The 6694 penalty temporary regulations have a special rule for tax return preparation corporations, partnerships and other firms.

Under these regulations, the person in the firm plus the firm employing the tax return preparer can each be subject to the section 6694 penalty. The penalty applies if one or more members of the firm or a branch office participated in or know of the conduct proscribed by section 6694(a) (i.e., not meeting the "more likely than not" standard or a lesser standard) and the firm failed to provide a reasonable and appropriate procedures for review of the position for which the penalty is imposed..

The regulations do not define "reasonable and appropriate procedures for review of the position>."

Common sense dictates that the proceures can be met if the firm drafts a written procedure that funnels all complex factual and legal issues to a "compliance manager" or other "reviewer" with further procedures on notifying a client, implementing special research or analysis or bringing in an outside consultant, and including procedures for the determination of whether the position taken should be disclosed or not disclosed.
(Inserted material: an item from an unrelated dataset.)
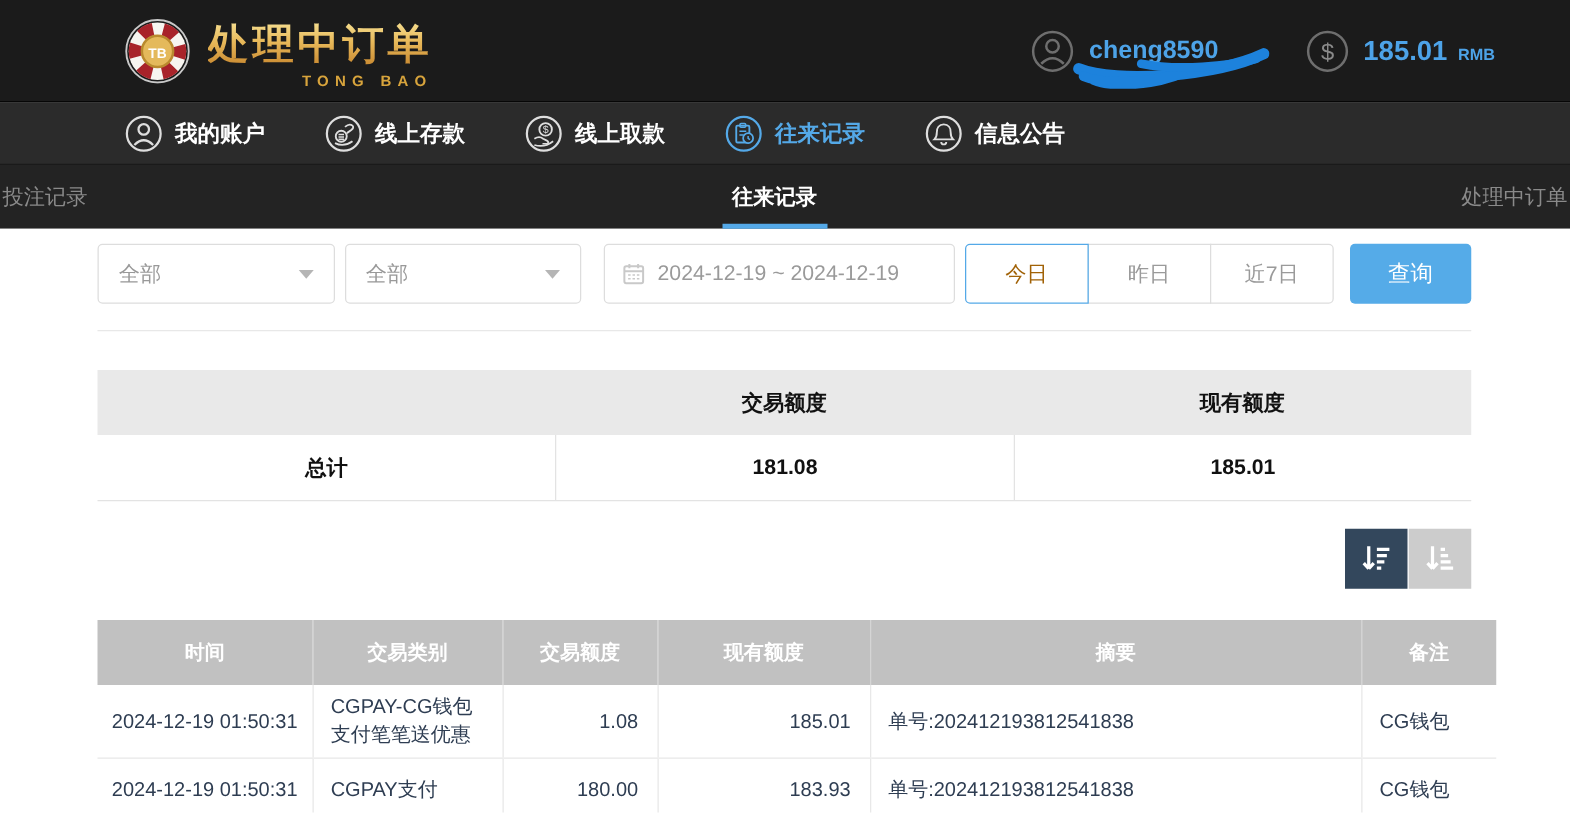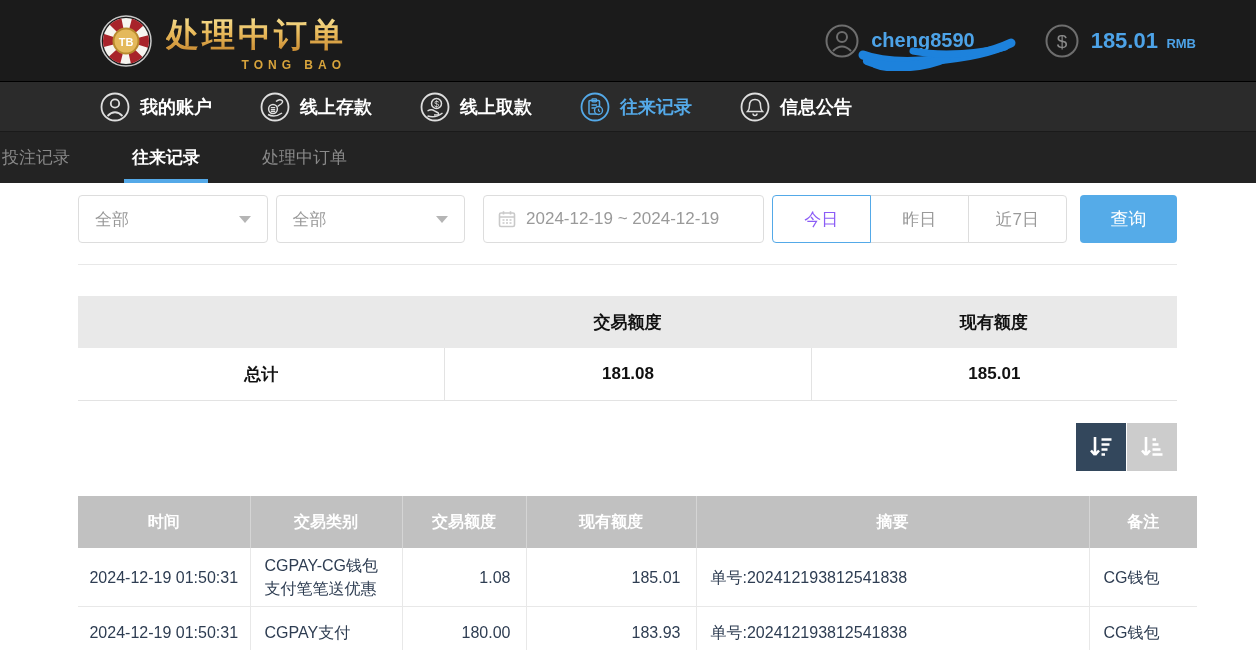"投注记录" .subtabs { justify-content: flex-start -> space-between }
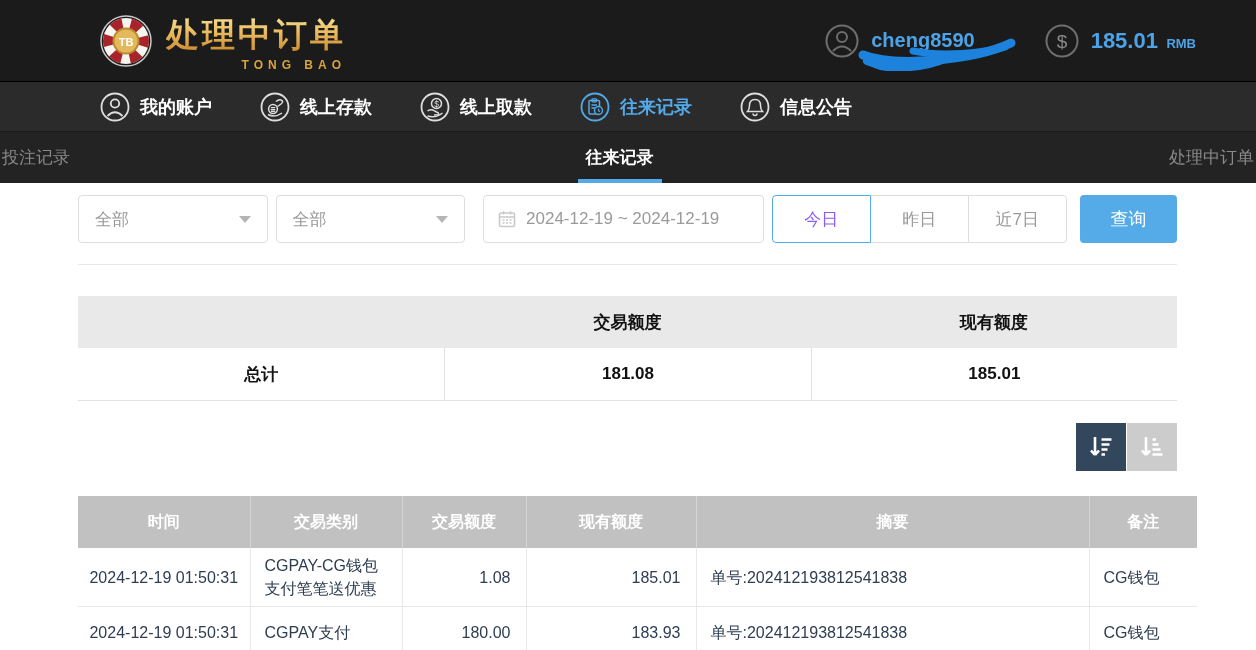"今日" .quick-btn.active { color: #8b5cf6 -> #a16207 }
Engagement letters with clients should reflect the possibility that additional time may be neede for research, review, analysis, consultants, etc. Clients need to understand that their fees will go up if they take dubious positions that put at risk the return preparer and the firm that engages the tax return preparer.

PTHE PROPER PROCEDURES ARE NECESSARY TO PROTECT THE FRIM FROM THE 6604 PENALTY. IN A SENSE, THIS REGULATION OUTLINES A LOOPHOLE FOR THE TAX PREPARATION FIRM.

Also note that ignorence is not an excuse. If the firm does not identify the issue because they cannot identify the issue, the penalty will be assessed. Therefore, if the return preparer or manager wants to know if there is an issue that needs to be addressed, they should consult an outside consultant to deal with the issue.